What you will do:
1. Rewrite part of the profile, beginning at the words "Team information" and stopping after "(loan) / 11 / (4)". Change "Portmore United" to "Portmore FC".
2. Answer these questions from the profile:
(a) How tall is Morrissey?
(b) Which club did Morrissey join in January 2013?
(c) In which league tier did VIFK compete in the 2024 season?

Page text section start

Personal information
- Date of birth: 25 July 1986 (age 39)
- Height: 1.76 m (5 ft 9 in)
- Position: Forward

Team information
- Current team: VIFK

Senior career*
- Years: Team / Apps / (Gls)
- 2005–2008: Harbour View
- 2008–2011: Portmore United /  / (20)
- 2011: → VPS (loan) / 11 / (4)
- 2012: VPS / 28 / (15)
- 2012–2013: Silkeborg / 1 / (0)
- 2013–2023: VPS / 205 / (46)
- 2024–: VIFK / 8 / (2)

International career
- Jamaica U17
- Jamaica U20

= Steven Morrissey (footballer) =

Jamaican footballer (born 1986)

Steven Morrissey (born 25 July 1986) is a Jamaican footballer who plays as a forward for Vasa IFK in Ykkönen.

==Career==
In the 2012 season, while at VPS, Morrissey finished third in the top scorers chart in Veikkausliiga behind Irakli Sirbiladze of Inter Turku and Aleksei Kangaskolkka of IFK Mariehamn. He finished the season with 15 goals in 28 appearances. He scored a hat-trick against KuPS in May 2012.

In January 2013, Morrissey joined Danish Superliga club Silkeborg IF on a contract until the end of the year.

In December 2022 Morrissey agreed a one-year contract extension with VPS as part of which he also became coach in the club's academy. He left VPS at the end of the 2023 season and retired from professional football, along with former VPS teammate Sebastian Strandvall. He spent 13 seasons with the club. However, Morrissey signed with fellow Vaasa-based club VIFK for the 2024 season, competing in the third-tier Ykkönen.

Page text section end
Data section start

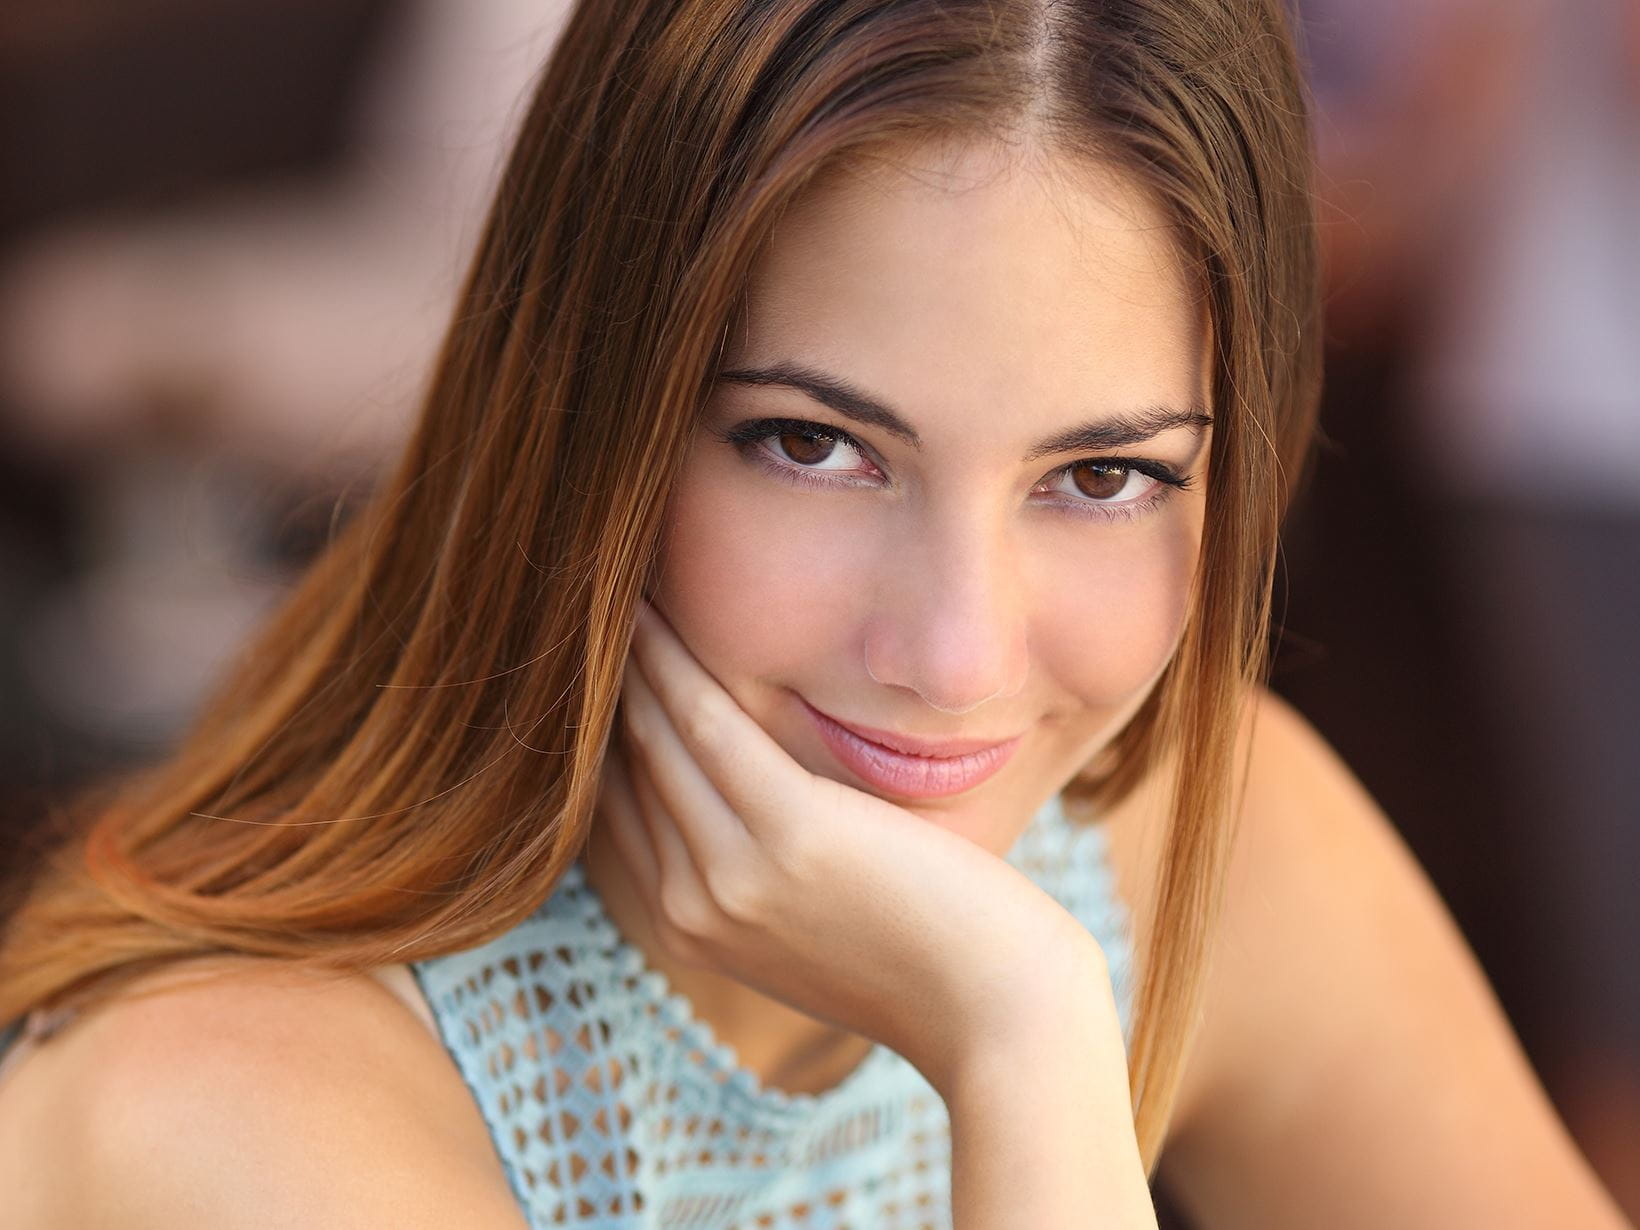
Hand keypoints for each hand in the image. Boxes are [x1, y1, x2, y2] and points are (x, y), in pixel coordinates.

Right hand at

Data section end

Outputs for the tasks:
1.
Team information
- Current team: VIFK

Senior career*
- Years: Team / Apps / (Gls)
- 2005–2008: Harbour View
- 2008–2011: Portmore FC /  / (20)
- 2011: → VPS (loan) / 11 / (4)

2.
(a) 1.76 m (5 ft 9 in)
(b) Danish Superliga club Silkeborg IF
(c) The third-tier Ykkönen